We'd like to use CMake instead of autotools to build native (C/C++) code in
Hadoop. There are a lot of reasons to want to do this. For one thing, it is
not feasible to use autotools on the Windows platform, because it depends on
UNIX shell scripts, the m4 macro processor, and some other pieces of
infrastructure which are not present on Windows.
For another thing, CMake builds are substantially simpler and faster, because
there is only one layer of generated code. With autotools, you have automake
generating m4 code which autoconf reads, which it uses to generate a UNIX shell
script, which then generates another UNIX shell script, which eventually
generates Makefiles. CMake simply generates Makefiles out of CMakeLists.txt
files-- much simpler to understand and debug, and much faster.

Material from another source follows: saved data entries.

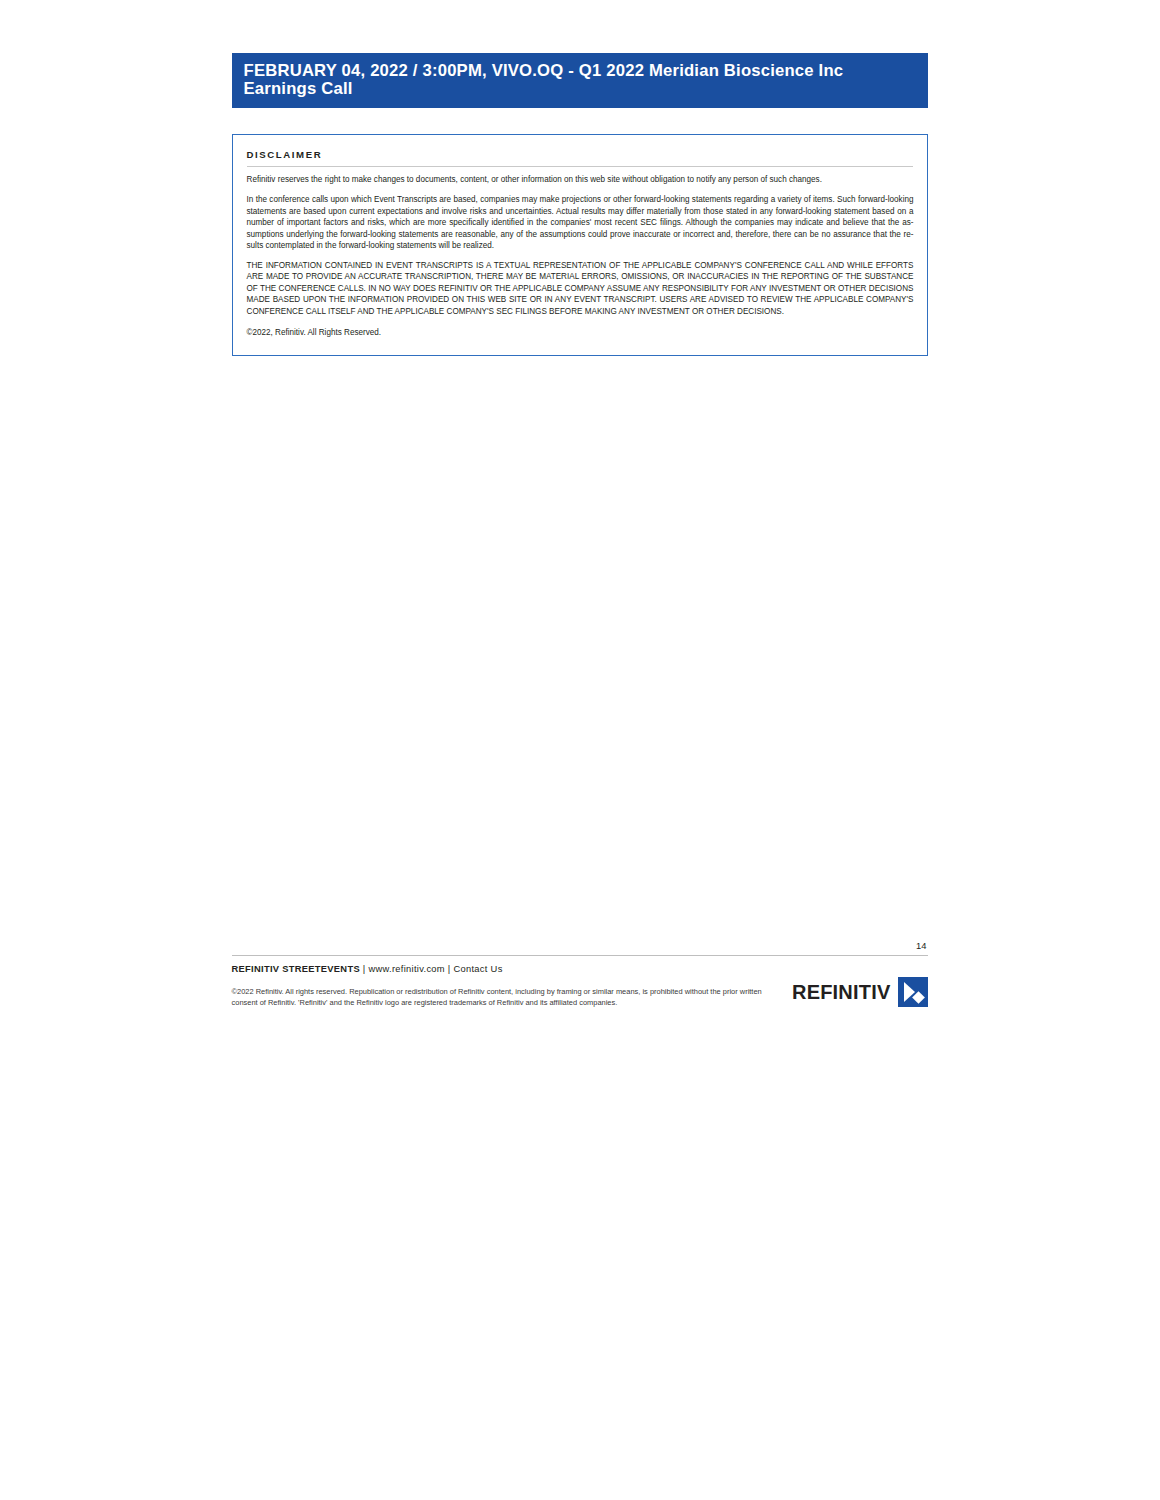FEBRUARY 04, 2022 / 3:00PM, VIVO.OQ - Q1 2022 Meridian Bioscience Inc Earnings Call
Disclaimer
Refinitiv reserves the right to make changes to documents, content, or other information on this web site without obligation to notify any person of such changes.
In the conference calls upon which Event Transcripts are based, companies may make projections or other forward-looking statements regarding a variety of items. Such forward-looking statements are based upon current expectations and involve risks and uncertainties. Actual results may differ materially from those stated in any forward-looking statement based on a number of important factors and risks, which are more specifically identified in the companies' most recent SEC filings. Although the companies may indicate and believe that the assumptions underlying the forward-looking statements are reasonable, any of the assumptions could prove inaccurate or incorrect and, therefore, there can be no assurance that the results contemplated in the forward-looking statements will be realized.
THE INFORMATION CONTAINED IN EVENT TRANSCRIPTS IS A TEXTUAL REPRESENTATION OF THE APPLICABLE COMPANY'S CONFERENCE CALL AND WHILE EFFORTS ARE MADE TO PROVIDE AN ACCURATE TRANSCRIPTION, THERE MAY BE MATERIAL ERRORS, OMISSIONS, OR INACCURACIES IN THE REPORTING OF THE SUBSTANCE OF THE CONFERENCE CALLS. IN NO WAY DOES REFINITIV OR THE APPLICABLE COMPANY ASSUME ANY RESPONSIBILITY FOR ANY INVESTMENT OR OTHER DECISIONS MADE BASED UPON THE INFORMATION PROVIDED ON THIS WEB SITE OR IN ANY EVENT TRANSCRIPT. USERS ARE ADVISED TO REVIEW THE APPLICABLE COMPANY'S CONFERENCE CALL ITSELF AND THE APPLICABLE COMPANY'S SEC FILINGS BEFORE MAKING ANY INVESTMENT OR OTHER DECISIONS.
©2022, Refinitiv. All Rights Reserved.
14
REFINITIV STREETEVENTS | www.refinitiv.com | Contact Us
©2022 Refinitiv. All rights reserved. Republication or redistribution of Refinitiv content, including by framing or similar means, is prohibited without the prior written consent of Refinitiv. 'Refinitiv' and the Refinitiv logo are registered trademarks of Refinitiv and its affiliated companies.
REFINITIV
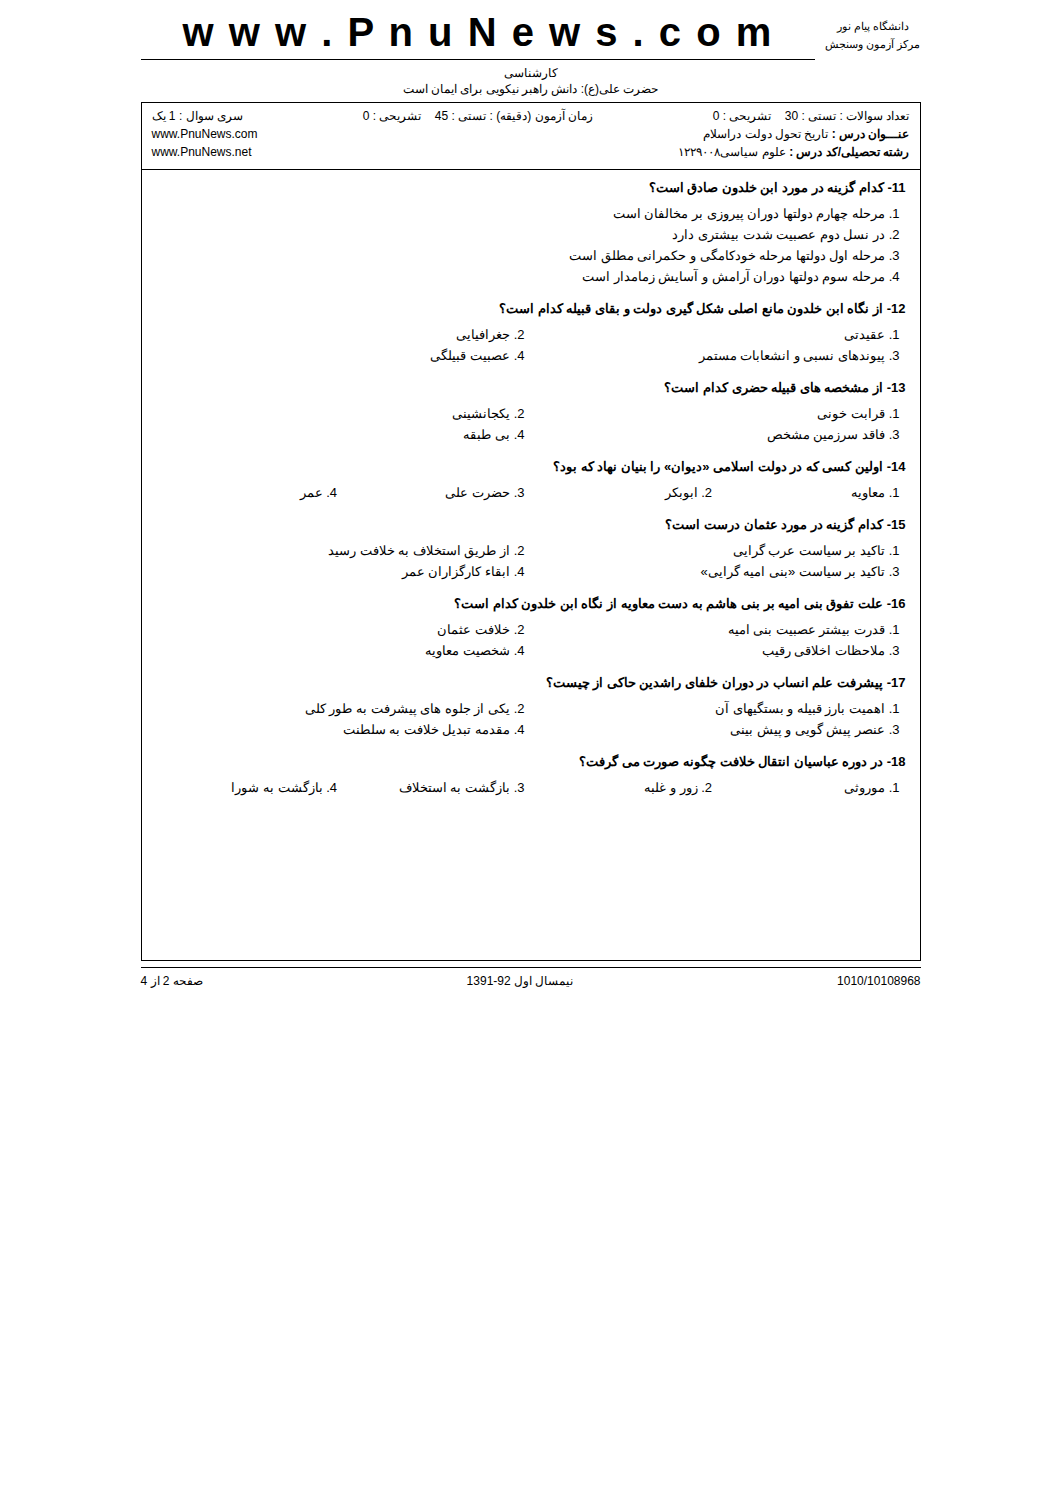دانشگاه پیام نور
مرکز آزمون وسنجش
w w w . P n u N e w s . c o m
کارشناسی
حضرت علی(ع): دانش راهبر نیکویی برای ایمان است
تعداد سوالات : تستی : 30 تشریحی : 0
زمان آزمون (دقیقه) : تستی : 45 تشریحی : 0
سری سوال : 1 یک
عنـــوان درس : تاریخ تحول دولت دراسلام
www.PnuNews.com
رشته تحصیلی/کد درس : علوم سیاسی۱۲۲۹۰۰۸
www.PnuNews.net
11- کدام گزینه در مورد ابن خلدون صادق است؟
1. مرحله چهارم دولتها دوران پیروزی بر مخالفان است
2. در نسل دوم عصبیت شدت بیشتری دارد
3. مرحله اول دولتها مرحله خودکامگی و حکمرانی مطلق است
4. مرحله سوم دولتها دوران آرامش و آسایش زمامدار است
12- از نگاه ابن خلدون مانع اصلی شکل گیری دولت و بقای قبیله کدام است؟
1. عقیدتی
2. جغرافیایی
3. پیوندهای نسبی و انشعابات مستمر
4. عصبیت قبیلگی
13- از مشخصه های قبیله حضری کدام است؟
1. قرابت خونی
2. یکجانشینی
3. فاقد سرزمین مشخص
4. بی طبقه
14- اولین کسی که در دولت اسلامی «دیوان» را بنیان نهاد که بود؟
1. معاویه
2. ابوبکر
3. حضرت علی
4. عمر
15- کدام گزینه در مورد عثمان درست است؟
1. تاکید بر سیاست عرب گرایی
2. از طریق استخلاف به خلافت رسید
3. تاکید بر سیاست «بنی امیه گرایی»
4. ابقاء کارگزاران عمر
16- علت تفوق بنی امیه بر بنی هاشم به دست معاویه از نگاه ابن خلدون کدام است؟
1. قدرت بیشتر عصبیت بنی امیه
2. خلافت عثمان
3. ملاحظات اخلاقی رقیب
4. شخصیت معاویه
17- پیشرفت علم انساب در دوران خلفای راشدین حاکی از چیست؟
1. اهمیت بارز قبیله و بستگیهای آن
2. یکی از جلوه های پیشرفت به طور کلی
3. عنصر پیش گویی و پیش بینی
4. مقدمه تبدیل خلافت به سلطنت
18- در دوره عباسیان انتقال خلافت چگونه صورت می گرفت؟
1. موروثی
2. زور و غلبه
3. بازگشت به استخلاف
4. بازگشت به شورا
1010/10108968
نیمسال اول 92-1391
صفحه 2 از 4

CMake is a lot easier to learn.
automake error messages can be very, very confusing. This is because you are
essentially debugging a pile of shell scripts and macros, rather than a
coherent whole. So you see error messages like "autoreconf: cannot empty
/tmp/ar0.4849: Is a directory" or "Can't locate object method "path" via
package "Autom4te... and so forth. CMake error messages come from the CMake
application and they almost always immediately point you to the problem.
>From a build point of view, the net result of adopting CMake would be that you
would no longer need automake and related programs installed to build the
native parts of Hadoop. Instead, you would need CMake installed. CMake is
packaged by Red Hat, even in RHEL5, so it shouldn't be difficult to install
locally. It's also available for Mac OS X and Windows, as I mentioned earlier.
The JIRA for this work is at https://issues.apache.org/jira/browse/HADOOP-8368
Thanks for reading.